## TASK TO COMPLETE
Find every line below with the word "compression" in it, and copy each one.

## DATASET ENTRIES
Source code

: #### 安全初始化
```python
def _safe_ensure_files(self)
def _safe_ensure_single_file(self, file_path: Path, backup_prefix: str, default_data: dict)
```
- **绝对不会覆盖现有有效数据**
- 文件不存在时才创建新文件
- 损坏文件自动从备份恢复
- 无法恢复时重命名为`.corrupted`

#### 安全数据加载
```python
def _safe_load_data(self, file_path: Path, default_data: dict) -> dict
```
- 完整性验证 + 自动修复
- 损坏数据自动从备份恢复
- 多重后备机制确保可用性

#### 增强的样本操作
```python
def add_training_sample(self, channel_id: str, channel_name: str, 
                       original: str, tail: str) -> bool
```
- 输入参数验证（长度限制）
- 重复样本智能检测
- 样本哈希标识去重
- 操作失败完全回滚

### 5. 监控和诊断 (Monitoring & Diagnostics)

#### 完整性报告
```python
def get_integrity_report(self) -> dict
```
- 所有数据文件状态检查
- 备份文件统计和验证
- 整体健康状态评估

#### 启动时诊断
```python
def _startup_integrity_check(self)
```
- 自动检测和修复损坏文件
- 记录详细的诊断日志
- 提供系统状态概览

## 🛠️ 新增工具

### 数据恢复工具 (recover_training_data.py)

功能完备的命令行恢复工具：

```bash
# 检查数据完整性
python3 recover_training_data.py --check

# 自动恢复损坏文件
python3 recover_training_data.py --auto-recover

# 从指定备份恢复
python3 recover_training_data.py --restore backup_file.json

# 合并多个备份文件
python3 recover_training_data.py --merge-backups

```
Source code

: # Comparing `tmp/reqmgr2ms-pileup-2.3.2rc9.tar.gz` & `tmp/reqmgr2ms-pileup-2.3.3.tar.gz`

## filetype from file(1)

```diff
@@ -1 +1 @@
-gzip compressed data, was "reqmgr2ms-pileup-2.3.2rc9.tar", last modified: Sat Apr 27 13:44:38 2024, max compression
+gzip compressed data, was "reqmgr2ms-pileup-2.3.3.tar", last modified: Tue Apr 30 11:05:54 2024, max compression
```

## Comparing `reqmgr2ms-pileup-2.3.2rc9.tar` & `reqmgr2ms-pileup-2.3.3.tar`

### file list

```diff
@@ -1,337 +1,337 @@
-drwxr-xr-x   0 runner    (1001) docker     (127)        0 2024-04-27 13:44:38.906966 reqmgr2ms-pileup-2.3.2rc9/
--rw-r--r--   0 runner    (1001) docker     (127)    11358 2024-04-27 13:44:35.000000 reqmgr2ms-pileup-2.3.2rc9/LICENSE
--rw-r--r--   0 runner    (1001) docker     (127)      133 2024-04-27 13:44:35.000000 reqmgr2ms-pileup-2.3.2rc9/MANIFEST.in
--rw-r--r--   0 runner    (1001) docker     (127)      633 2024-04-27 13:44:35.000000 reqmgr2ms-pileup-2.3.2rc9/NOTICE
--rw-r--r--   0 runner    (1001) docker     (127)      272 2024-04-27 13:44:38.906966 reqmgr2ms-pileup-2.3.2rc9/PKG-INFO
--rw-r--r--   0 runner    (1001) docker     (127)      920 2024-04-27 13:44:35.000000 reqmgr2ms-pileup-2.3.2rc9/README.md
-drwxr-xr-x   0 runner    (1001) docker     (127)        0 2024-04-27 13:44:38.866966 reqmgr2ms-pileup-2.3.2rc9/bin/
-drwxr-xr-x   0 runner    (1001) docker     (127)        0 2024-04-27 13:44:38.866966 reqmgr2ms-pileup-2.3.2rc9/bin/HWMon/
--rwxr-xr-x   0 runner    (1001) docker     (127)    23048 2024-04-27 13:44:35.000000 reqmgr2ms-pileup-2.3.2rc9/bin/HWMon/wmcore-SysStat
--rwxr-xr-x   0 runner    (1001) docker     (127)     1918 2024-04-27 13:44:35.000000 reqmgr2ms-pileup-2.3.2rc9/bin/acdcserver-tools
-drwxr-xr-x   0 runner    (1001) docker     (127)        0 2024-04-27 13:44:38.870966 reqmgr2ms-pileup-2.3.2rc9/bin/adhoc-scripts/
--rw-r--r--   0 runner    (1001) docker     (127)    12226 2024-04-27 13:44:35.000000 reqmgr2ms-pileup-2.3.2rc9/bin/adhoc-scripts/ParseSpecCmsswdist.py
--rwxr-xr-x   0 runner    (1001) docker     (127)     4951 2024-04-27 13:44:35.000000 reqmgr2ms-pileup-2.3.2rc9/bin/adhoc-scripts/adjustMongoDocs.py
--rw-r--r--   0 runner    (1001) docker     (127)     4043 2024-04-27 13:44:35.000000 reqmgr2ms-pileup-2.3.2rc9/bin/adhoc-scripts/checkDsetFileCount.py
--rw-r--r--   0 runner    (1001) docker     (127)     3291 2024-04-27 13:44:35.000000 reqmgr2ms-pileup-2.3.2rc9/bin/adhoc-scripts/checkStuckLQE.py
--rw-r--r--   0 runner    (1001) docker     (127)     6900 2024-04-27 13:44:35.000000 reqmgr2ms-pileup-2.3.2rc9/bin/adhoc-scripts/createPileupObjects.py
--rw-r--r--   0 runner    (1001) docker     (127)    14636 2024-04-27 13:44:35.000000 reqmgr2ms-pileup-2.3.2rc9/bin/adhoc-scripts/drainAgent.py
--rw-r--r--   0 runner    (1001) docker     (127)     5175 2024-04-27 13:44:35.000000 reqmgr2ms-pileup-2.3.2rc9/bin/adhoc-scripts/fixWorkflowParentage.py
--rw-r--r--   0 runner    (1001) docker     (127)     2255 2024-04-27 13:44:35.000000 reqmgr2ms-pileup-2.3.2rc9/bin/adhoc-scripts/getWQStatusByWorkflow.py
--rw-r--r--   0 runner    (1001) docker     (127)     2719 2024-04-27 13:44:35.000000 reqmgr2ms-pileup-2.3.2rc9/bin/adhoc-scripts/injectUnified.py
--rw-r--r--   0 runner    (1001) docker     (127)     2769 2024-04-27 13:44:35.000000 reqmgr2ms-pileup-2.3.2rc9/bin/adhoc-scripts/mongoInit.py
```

## EXPECTED OUTPUT
-gzip compressed data, was "reqmgr2ms-pileup-2.3.2rc9.tar", last modified: Sat Apr 27 13:44:38 2024, max compression
+gzip compressed data, was "reqmgr2ms-pileup-2.3.3.tar", last modified: Tue Apr 30 11:05:54 2024, max compression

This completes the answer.